分析用の文章
この冬はインフルエンザが大流行しそうだと医者が警告する、コロナワクチンが優先でインフルワクチンは後回しだから。けれど昨年はインフルが流行せず患者数は例年の千分の一だったそうだ、それでも警戒しなさいと医者は言う「何、薬がきかない?そんなはずはない、なんで悪くなる前に薬を飲まなかったんだ」そういうのを母心というのかね、いや、それは昔の高名な指圧の先生だった。 

 それにしても五輪の選手はタトゥが多かった、記録を伸ばすためにとことん体を痛めつける、その延長にあるサディズムなのかね。あるいは自虐を皆に見てもらってじんじんと喜びが湧き出るマゾヒズムなのかもしれない。他人を痛めつける気分で自分を責めて快感を得る、ずいぶん複雑だが医者は統合失調症だと分類するかもしれない。 
 娘はこじんまりとした顔をしていて化粧もしていないようだ。自然素材のいかにも湘南を見せている服からタトゥがのぞいている。目が離れないのを察してさらっとした声で言ったよ。 
「ああこれですか、剥せるんですよ」 
 子どもじゃあるまいし、そんなふうにシールを貼り付けて見せびらかすのはどうかなと思ったよ。ただ近頃は日本伝統の絵ではなく劇画風なのが多いそうだよ。ぱっとシャツをむしりとると鬼滅の刃なんて子どもたちが喜ぶだろうよ。 
 ペットロスでタトゥを入れる人がいるんだって、愛犬愛猫がいつでも身近にいるように、まるで結婚の誓いみたいだ。自分と家族のために魔除けやお守りを彫るというのだがそれは口実で彫りたくてたまらないのだろう。自分の体をきれいな絵で飾りたい、これは率直だが見る人は絵と自分と両方だから自己顕示そのものだ。仲間のしるし、ヤクザも駕籠かきも川渡し人足もそうだったが豪華な彫り物にはチップが多いという実利があった。自分を変えたいとタトゥを彫る、内向的で自傷を経験した人が多いそうだが逆に深みにはまらないかい、もっともっととエスカレートしそうだよ。いずれにしても決意して消せないことをしても、すぐに消えないという苦悩になるものだ。昔は銭湯や温泉で目を見張るような彫り物を見ることができた、女湯にも負けないくらいの刺青をまとった女がいたそうだ。今は寛容な社会ではないから人と違うと疎外の種になる、温泉にも入れないよ。アイヌの女たちは口の周りと手に、沖縄の女たちは手の甲に黒い染料を針で埋め込んだ、どれもお歯黒と同じで既婚の証明だ。シールのタトゥは既婚でもないペットロスでもサドマゾのカミングアウトでもない、ただのファッションだろうが魔除けのお守り効果はありそうだよ。タトゥの娘にナンパはしにくいだろう、悪仲間がいそうでさ。

提供資料
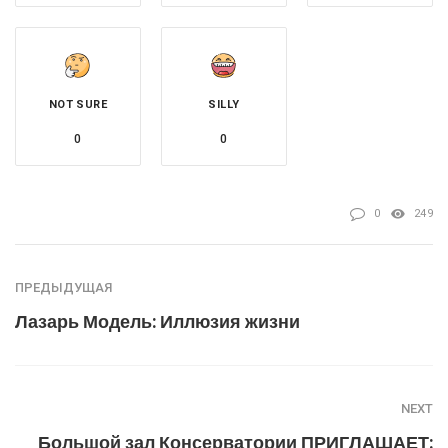
NOT SURE
SILLY
0
0
0
249
ПРЕДЫДУЩАЯ
Лазарь Модель: Иллюзия жизни
NEXT
Большой зал Консерватории ПРИГЛАШАЕТ:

課題
タトゥについての文章によると、沖縄の女たちは体のどこに黒い染料を針で埋め込んだか、答えてください。 資料はこの課題に一切関係しない。

解答
手の甲。